The Scottish government has announced a raft of new spending, claiming the austerity measures introduced at Westminster are not working economically.
And the cash includes £1 million for visitor facilities in national parks and on Forestry Commission land.
Such money has been welcomed by the Cairngorms National Park Authority, which will receive £488,000 of it.
The good news for those who like to go walking
in the area is that much of this will go on new footpaths, with the authority stating that £223,000 will be spent on creating a range of new paths in locations such as Carr-Bridge, Kingussie, Bellabeg, Braemar and Glen Clova.
Senior outdoor access officer at the authority Bob Grant said: "Providing better paths increases the economic potential of communities, helps land managers and provides attractive places for people to walk, run, cycle and horse ride so this is a very welcome announcement."
Other cash will go towards a new visitor information centre at Boat of Garten, while those heading to the Cairngorms with their fishing tackle
may be delighted by news of work to improve water quality and carry out other important work on two tributaries of the River Dulnain.
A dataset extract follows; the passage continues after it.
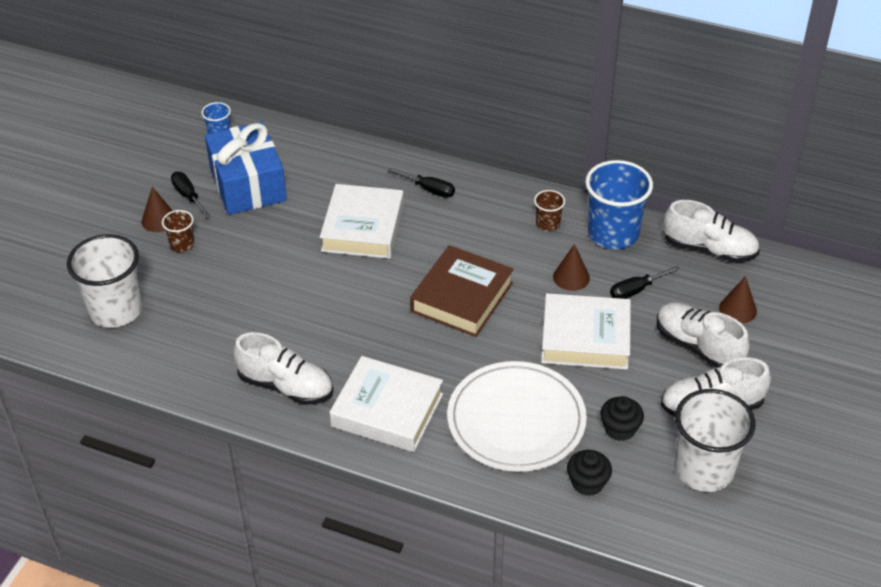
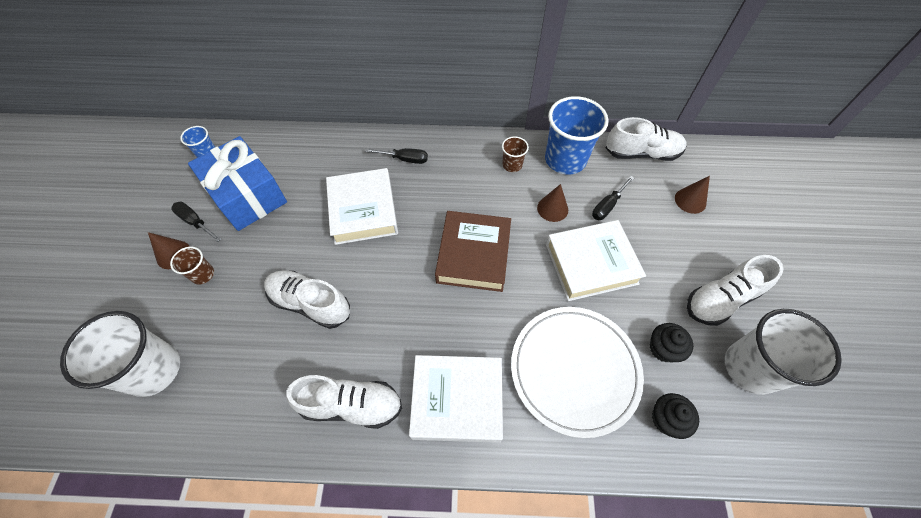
camera: 20 degrees left, 15 degrees up
(698, 347) = (680, 244): white shoe -> white shoe (310, 303)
Those who like to visit the Cairngorms may find the new developments enhance their experience of a national park that is over twice the size of any other in the UK, following last year's extension southwards into Perthshire.
Home to five of Britain's six highest mountains, much of its scenery and biodiversity is unique in the UK, from the sub-arctic tundra of the high plateau to the unique forms of fungi found nowhere in Britain except one patch close to the River Dee near the former Iverey Youth Hostel.
The Loch Lomond and Trossachs National Park Authority has yet to publicly announce how it will spend its extra money.